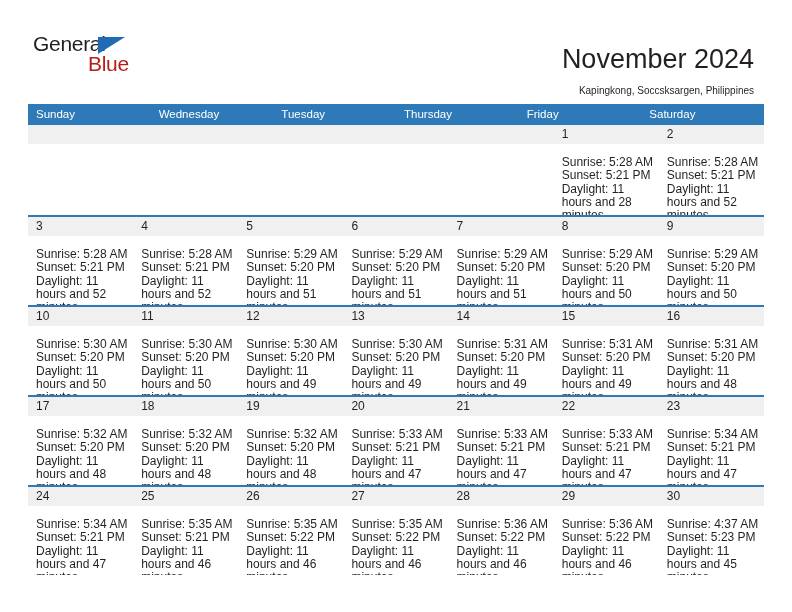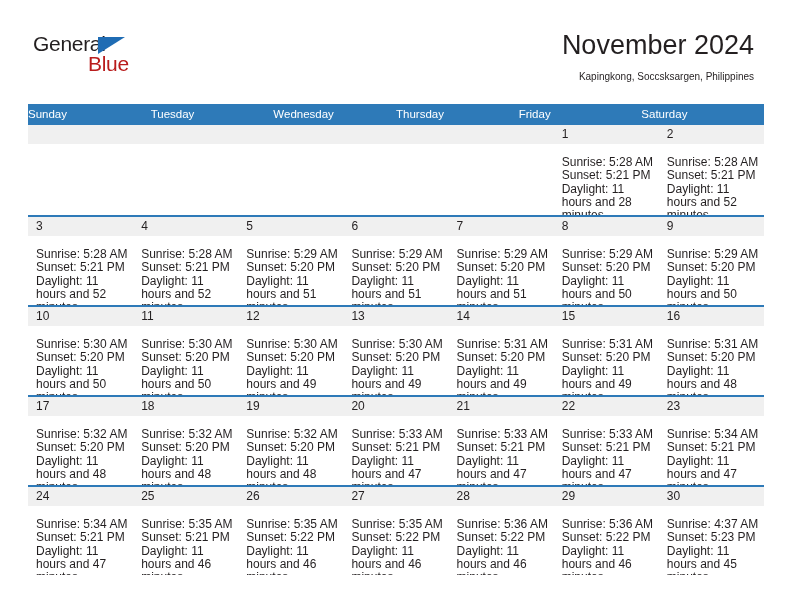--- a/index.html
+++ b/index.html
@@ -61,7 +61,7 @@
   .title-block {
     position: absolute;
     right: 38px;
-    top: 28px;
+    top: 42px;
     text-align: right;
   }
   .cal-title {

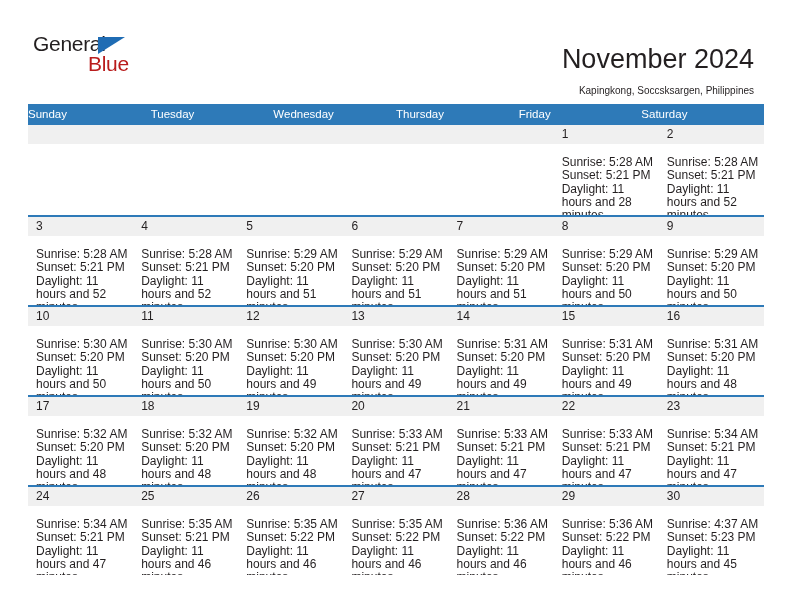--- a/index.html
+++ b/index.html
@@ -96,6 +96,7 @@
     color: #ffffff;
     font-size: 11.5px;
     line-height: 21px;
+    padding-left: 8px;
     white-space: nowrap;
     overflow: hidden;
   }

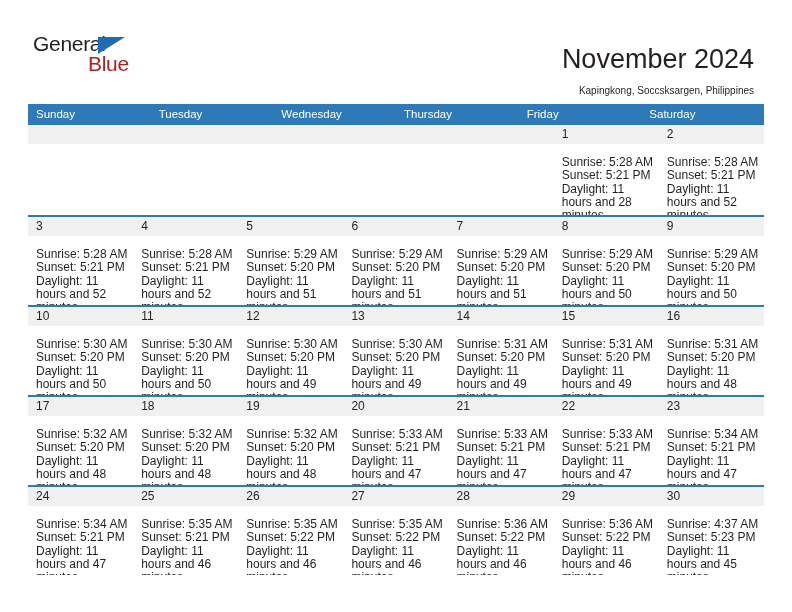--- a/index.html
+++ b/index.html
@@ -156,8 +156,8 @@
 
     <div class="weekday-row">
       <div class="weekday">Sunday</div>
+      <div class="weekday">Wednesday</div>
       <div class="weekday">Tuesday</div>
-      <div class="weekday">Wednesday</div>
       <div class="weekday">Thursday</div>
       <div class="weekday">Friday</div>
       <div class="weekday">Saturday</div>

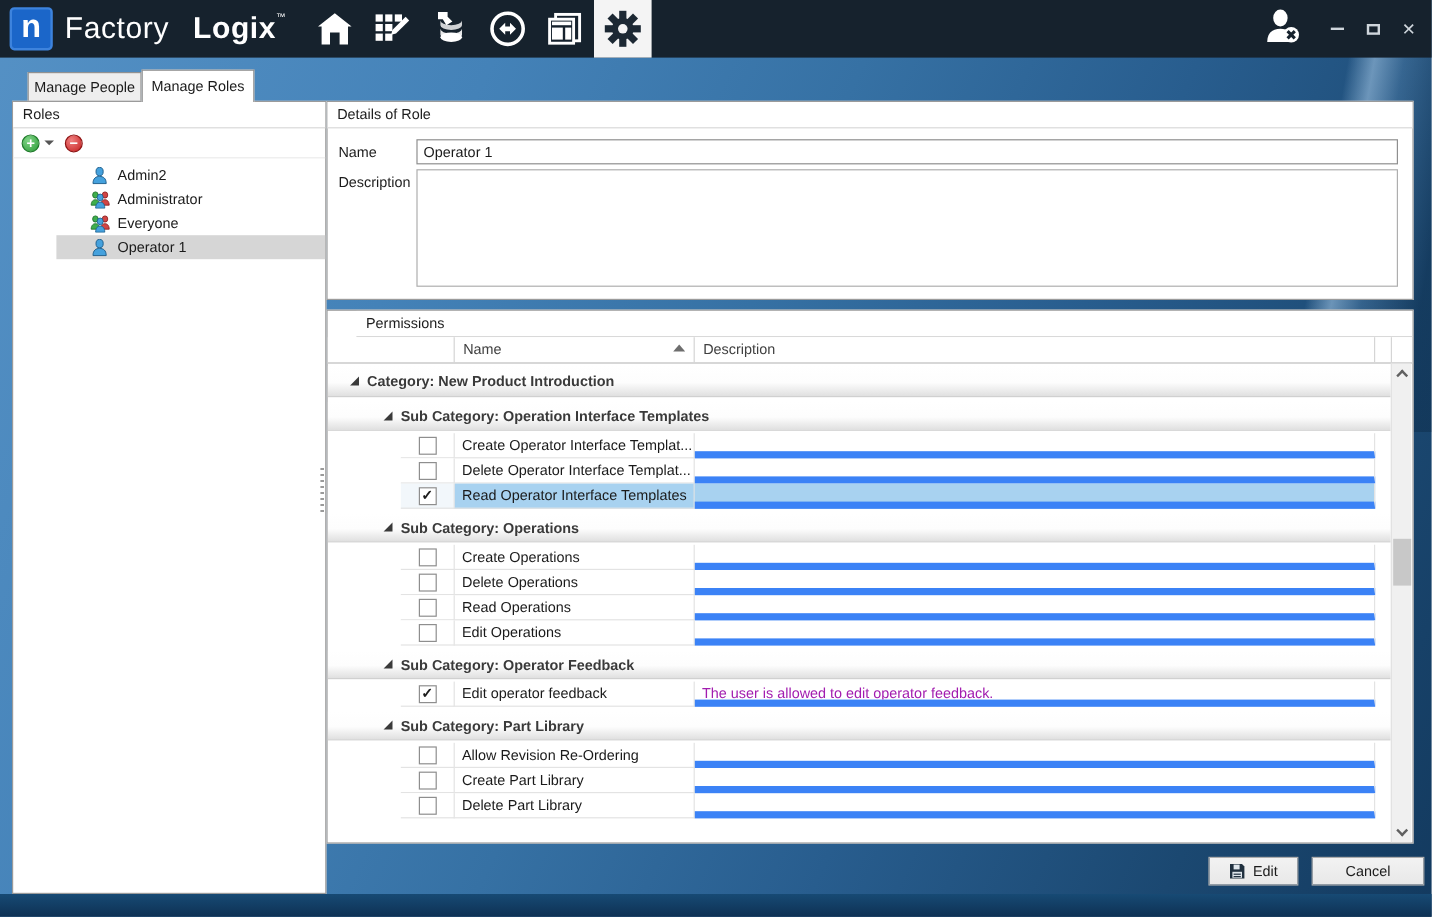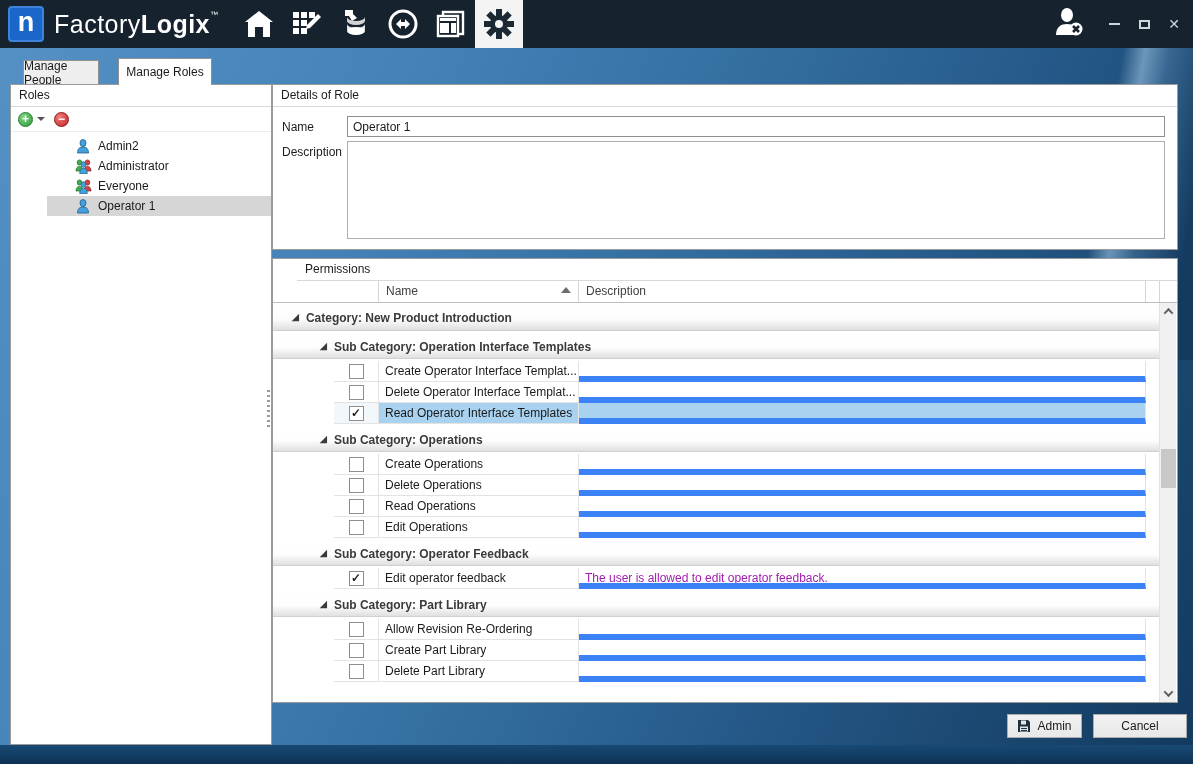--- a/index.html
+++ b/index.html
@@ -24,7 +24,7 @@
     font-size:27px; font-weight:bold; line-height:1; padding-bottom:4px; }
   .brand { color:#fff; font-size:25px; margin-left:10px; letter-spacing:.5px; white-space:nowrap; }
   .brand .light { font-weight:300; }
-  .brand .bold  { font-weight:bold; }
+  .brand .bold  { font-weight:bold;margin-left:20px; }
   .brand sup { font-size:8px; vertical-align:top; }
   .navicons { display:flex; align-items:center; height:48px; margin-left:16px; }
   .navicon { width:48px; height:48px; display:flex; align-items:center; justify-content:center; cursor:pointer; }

* * *

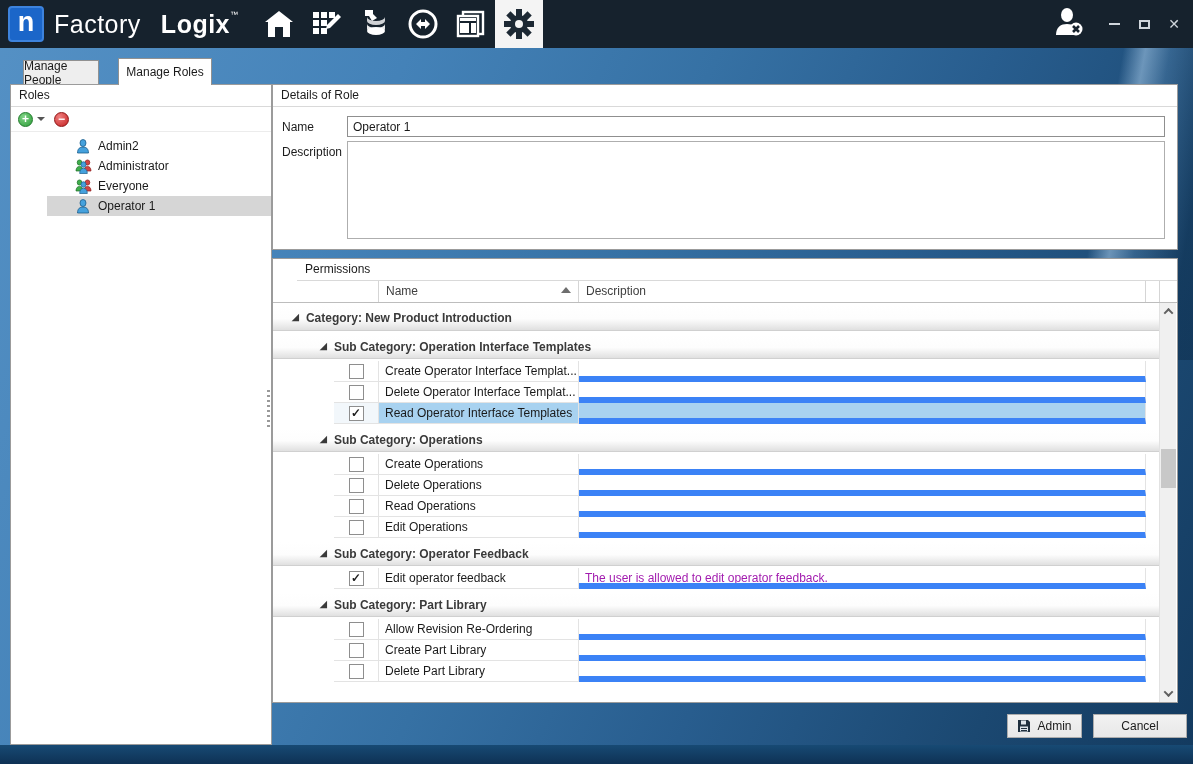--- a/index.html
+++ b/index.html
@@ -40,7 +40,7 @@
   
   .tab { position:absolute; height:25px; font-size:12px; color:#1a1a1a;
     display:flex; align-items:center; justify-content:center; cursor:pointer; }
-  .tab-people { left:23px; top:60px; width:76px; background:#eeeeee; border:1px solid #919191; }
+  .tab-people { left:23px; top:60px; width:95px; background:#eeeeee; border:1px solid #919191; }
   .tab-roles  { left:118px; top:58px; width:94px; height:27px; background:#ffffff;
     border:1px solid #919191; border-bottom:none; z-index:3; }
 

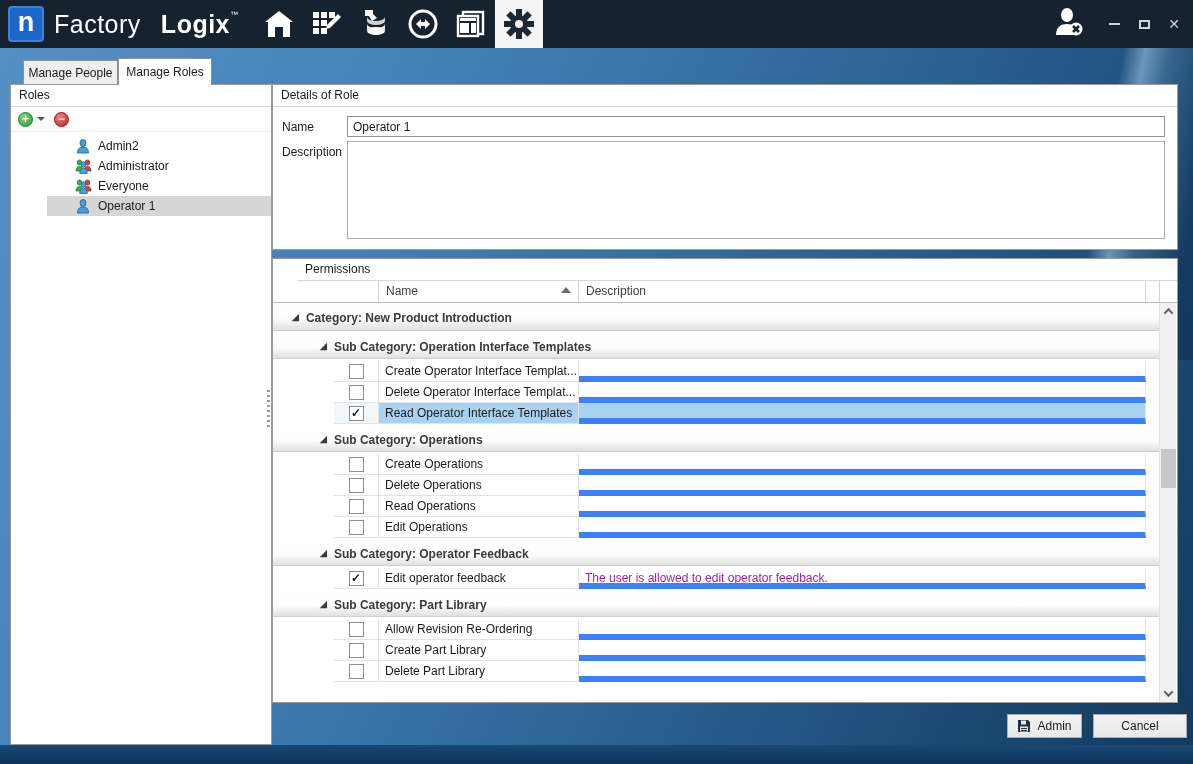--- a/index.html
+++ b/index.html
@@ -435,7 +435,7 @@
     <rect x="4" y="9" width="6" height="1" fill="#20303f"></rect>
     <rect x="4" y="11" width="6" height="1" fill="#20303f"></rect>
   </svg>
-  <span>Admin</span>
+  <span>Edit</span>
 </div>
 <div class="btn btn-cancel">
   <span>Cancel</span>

* * *

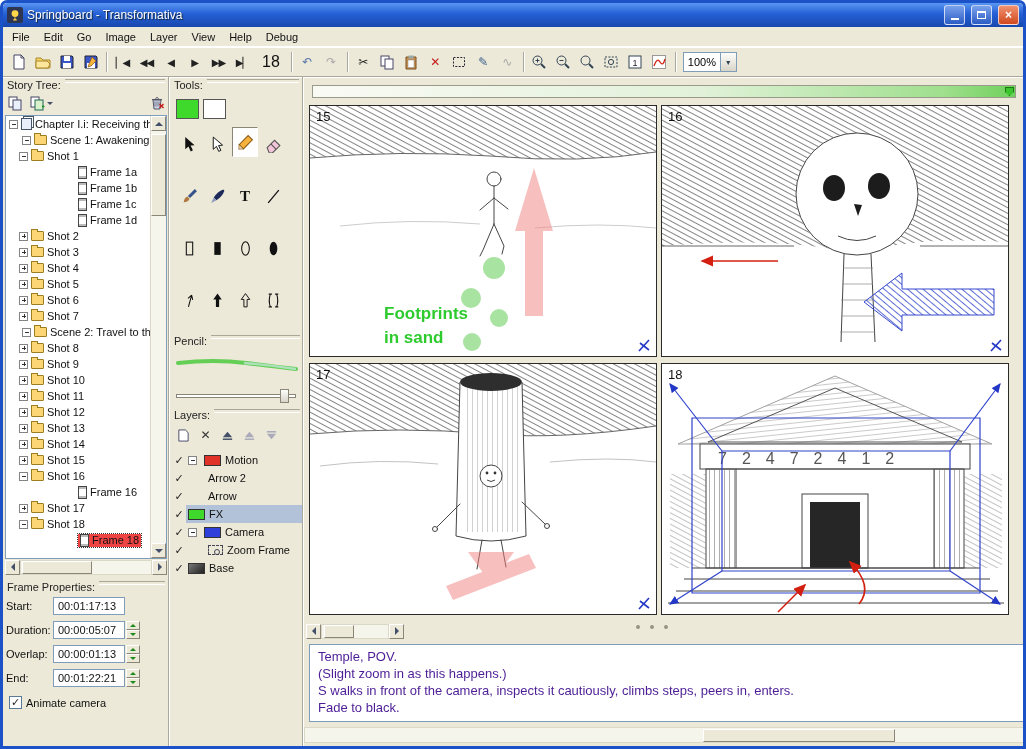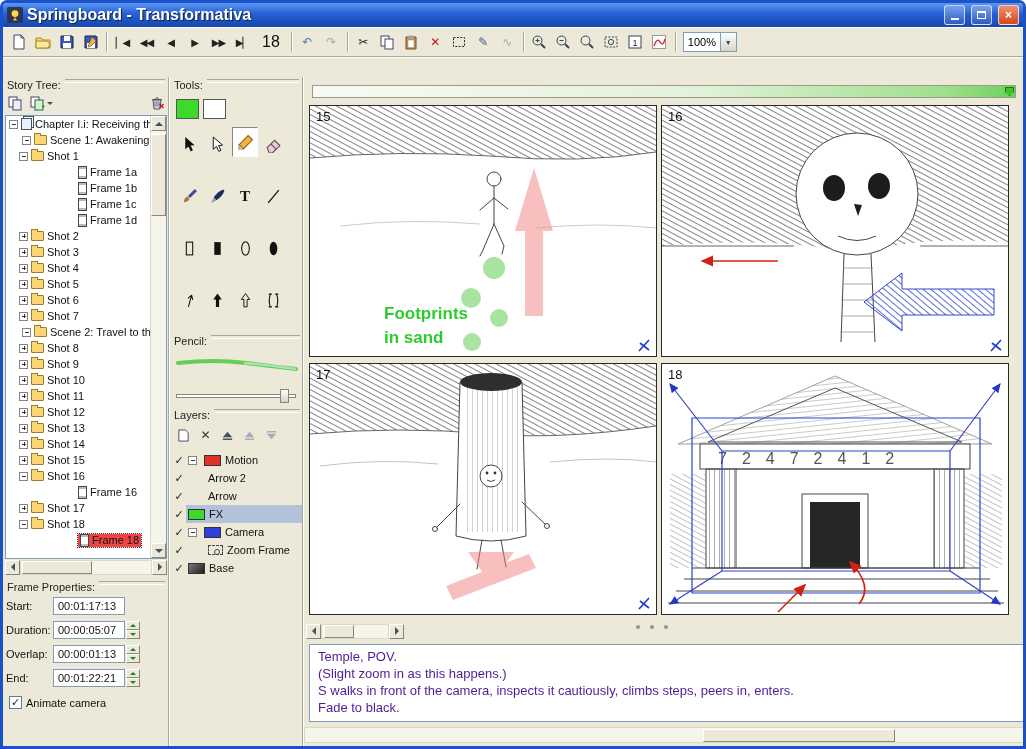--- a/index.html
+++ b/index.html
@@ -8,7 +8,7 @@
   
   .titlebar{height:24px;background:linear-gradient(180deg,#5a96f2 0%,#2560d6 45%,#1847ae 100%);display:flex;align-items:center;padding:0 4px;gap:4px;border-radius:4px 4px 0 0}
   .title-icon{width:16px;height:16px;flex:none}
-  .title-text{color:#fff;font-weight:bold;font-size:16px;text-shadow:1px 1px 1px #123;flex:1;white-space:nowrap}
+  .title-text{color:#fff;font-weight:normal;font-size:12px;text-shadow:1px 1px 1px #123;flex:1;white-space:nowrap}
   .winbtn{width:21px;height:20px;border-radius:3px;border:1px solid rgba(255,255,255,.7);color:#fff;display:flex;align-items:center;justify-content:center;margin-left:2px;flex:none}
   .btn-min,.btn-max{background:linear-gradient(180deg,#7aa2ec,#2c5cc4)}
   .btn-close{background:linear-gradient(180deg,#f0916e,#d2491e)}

- What the task asks: State in a single number how many lines in the data include the word "fill".

- Answer: 2